Trois entreprises canadiennes – la Banque de Montréal, Cascades et le Canadien National – ont été présentées comme étant à faible risque, tandis que deux d’entre elles, Algonquin et Bombardier, qui se sont mieux classées dans la liste Corporate Knights Global 100 que les trois entreprises mentionnées ci-dessus, sont considérées comme étant à risque élevé par Sustainalytics.

Manque de cohérence

Pourquoi une agence de classement ESG reconnue placerait-elle une entreprise parmi les premières alors qu’une autre la présenterait comme à haut risque ? Si toutes ces listes mesurent l’ESG, il serait logique de s’attendre à ce qu’il y ait une certaine uniformité dans les résultats.

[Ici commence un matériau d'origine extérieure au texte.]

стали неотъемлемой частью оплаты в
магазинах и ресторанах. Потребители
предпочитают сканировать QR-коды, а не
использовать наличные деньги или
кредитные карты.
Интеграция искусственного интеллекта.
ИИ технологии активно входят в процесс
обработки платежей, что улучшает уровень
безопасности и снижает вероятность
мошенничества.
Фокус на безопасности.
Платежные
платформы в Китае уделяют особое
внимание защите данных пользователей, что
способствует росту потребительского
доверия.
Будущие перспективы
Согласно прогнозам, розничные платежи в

Si les classements devraient nous aider à prendre des décisions axées sur la durabilité et à choisir, comme consommateurs et investisseurs, des entreprises éthiques, ils ne reflètent parfois que partiellement les engagements ESG d’une entreprise.

Afin de reconnaître les listes qui sont fiables, nous suggérons de privilégier les organismes qui utilisent des informations publiques pour évaluer les performances ESG. Les bonnes agences sont transparentes quant à leur façon d’analyser les sociétés et d’établir leurs classements. Les personnes qui lisent ceux-ci doivent être en mesure d’évaluer rapidement les informations fournies et de savoir avec certitude ce qu’ils disent réellement.

Recherchez les organismes qui n’acceptent pas de paiement pour la participation à leur classement ; cela réduit la possibilité d’influencer les résultats. Examinez les informations provenant de plusieurs systèmes de cotes.

Lorsque des entreprises appartenant à des industries contestées (qui sont nuisibles) obtiennent une cote élevée dans un classement de durabilité, il convient de s’interroger sérieusement sur la validité de l’évaluation.

Plutôt que de faire une confiance aveugle aux listes, il faut comprendre les informations fournies par chacune. Elles sont conçues pour offrir des renseignements condensés, mais malheureusement, chacun doit faire des recherches pour pouvoir mieux jauger les entreprises.